Tony Randall is the Case IH crop production sales specialist covering eastern South Dakota and the Red River Valley. He grew up on a diversified crop farm in Le Sueur, Minn. – the Valley of the Jolly Green Giant – and has an agronomy degree from the University of Minnesota-Waseca. Tony has been with Case IH for two years.
We’re done seeding wheat, and sugar beets are pretty well done, too. I’m guessing we’re close to 70 percent done with corn. A number of guys have started planting soybeans. We’re just getting started with the specialty crops. Potatoes are mostly in. Edible beans and sunflowers are last to get planted.
We started the planting season abnormally dry all across my area. In the last seven days, a lot of my South Dakota territory picked up anywhere from 3 to 8 inches of rain. We’ve gone from abnormally dry to abnormally wet in a week.
Unfortunately, the Grand Forks area is still abnormally dry. There’s talk of replanting sugar beets in the northern end of the Red River Valley because it has been so dry.

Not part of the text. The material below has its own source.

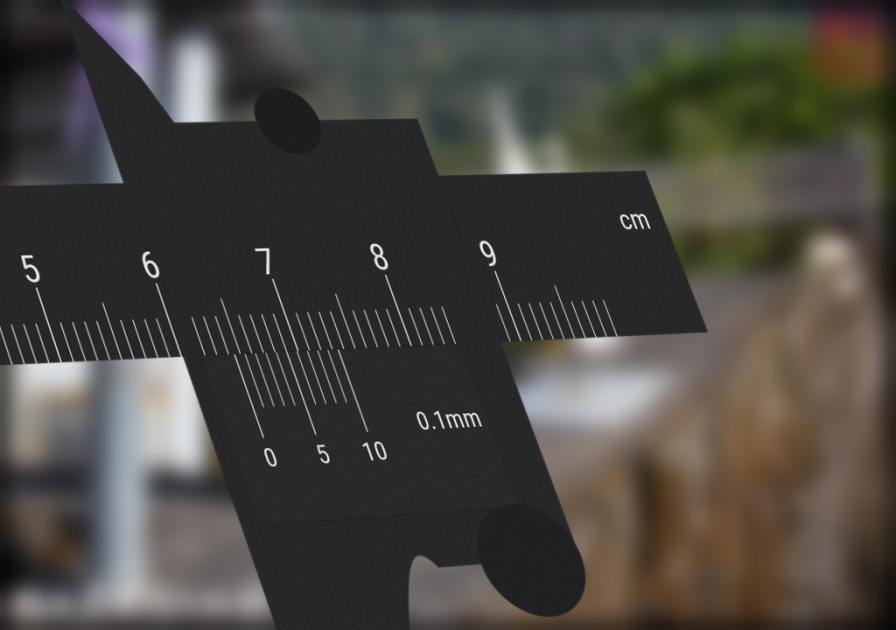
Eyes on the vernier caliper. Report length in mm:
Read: 64.5 mm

It’s the first time anyone can remember that the river never hit flood stage, because there wasn’t any snow. Good grief, it was 75 degrees in February. Normally we’re messing with mud, not with dry dirt.
American Crystal and North Dakota State University invite growers to bring in their planter meters for testing to make sure they’re working correctly. The Advanced Seed Meter from the Early Riser® planter performed awesome with sugar beets for spacing and singulation and showed better results at higher planting speed than any other meter on the market! So our seed meter tests great, but that doesn’t measure the bottom half of the row unit. That’s where planting demos and stand counts come in.

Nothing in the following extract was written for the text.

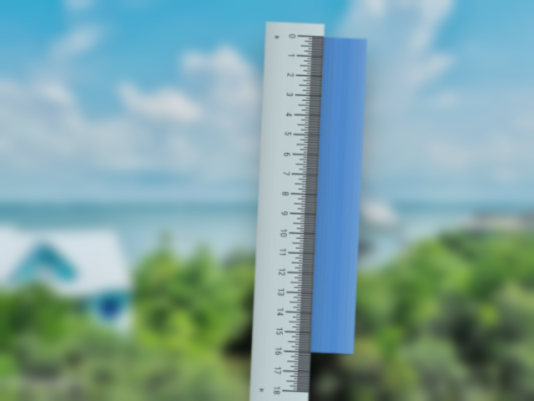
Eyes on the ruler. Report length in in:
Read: 16 in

We’ve been doing a lot of sugar beet and corn planting demos with the Early Riser 1260, a 36-row planter with 22-inch row spacing. I’ll be doing stand counts in those fields all this week. The stand counts are the final piece of the demonstration. We’ll enter the data into www.standcount.com. That’s a Case IH website site that will help you evaluate your plant stand quality, compare your results and access our database of agronomic data. It’s free, and it’s a great tool.
The big buzz in my area is tiling and drainage rights. Yield response to drainage tiles has been phenomenal. In the South Dakota Prairie Potholes region, you might have 20 acres of little potholes in the field that are always kind of wet. As soon as you put in drain tile, the guys will see a 20-80 bushel increase in corn yields. Some South Dakota farmers have paid for their tile investment the first year – it just takes a year or two to get all the permits and jump through all the hoops.
In North Dakota, they don’t have as many drainage rights issues because they already have drainage ditches. But most of the installations here require a lift pump to lift water out of the tiles and get it drained off. It’s great soil, wonderful ground, but it’s so flat that getting rid of excess water is a problem. Farming changes completely once they tile a field.
Have you tiled any fields to improve drainage? What kind of results did you get?